6 Comments on Nazarian to Coakley: Armenian American Community Understandably Hesitant

  1. This Armenian is supporting Brown.

  2. Brown is better for America, Mass., and the Armenian people. 
    People of Mass., do not make a mistake and vote for Coakley.

  3. I believe the interests of all Americans, especially those of us from Massachusetts – whether of Armenian origin or not, are best served by having competition in the political arena.   One-party rule only leads to complacency and eventual abuse.  The lock on power that the Democrat machine has on the Senate seats from Massachusetts should end.  Because I believe he’s the better person who will also lead this competition, I’m voting for the real candidate of hope and change – Scott Brown.

  4. avatar Berge Jololian // January 19, 2010 at 10:26 pm // Reply

    Why did so many Massachusetts-Armenians including myself vote for the Republican US Senate candidate  Scott Brown?
    Because, we are primarily frustrated with President Obama breaking his pledge to acknowledge the Armenian genocide, and the White House decreasing US aid to Armenia.
    Our votes will deprive Obama and his democratic party the critical 60 votes in the Senate for a filibuster.
     
     
     

  5. avatar InformedAmerican // January 20, 2010 at 5:23 pm // Reply

    Turkish PM Erdogan Warns Armenian Court Ruling Could Derail Protocols (Hurriyet)

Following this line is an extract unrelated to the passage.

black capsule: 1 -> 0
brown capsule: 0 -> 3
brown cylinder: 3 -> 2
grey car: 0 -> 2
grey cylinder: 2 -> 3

    If Armenia really wants a way out of bankruptcy, isolation, hardships, corruption, violence, and poverty, the protocols offer a golden opportunity. Armenia’s government should treat this unexpected “kiss of life” from Turkey with utmost respect, without trying to dilute and modfy their content and scope via thinly veiled bureaucratic tricks, as no one is being fooled.

    Armenia, with its wishy-washy approach to protocols is forcing the limits of patience. Armenia should show sufficient political will (by approving the protocols after making a positive move in Karabakh) and be rewarded for it; or stay the old course and be relegated to a distant and irrelevant province of Russia.

  6. To Scott Brown

    Your name is Scott and you have Scottish genes.
    Scottish Parliament recognized Armenian Genocide,
    Do you think you will do?
    Or you will gamble with our name!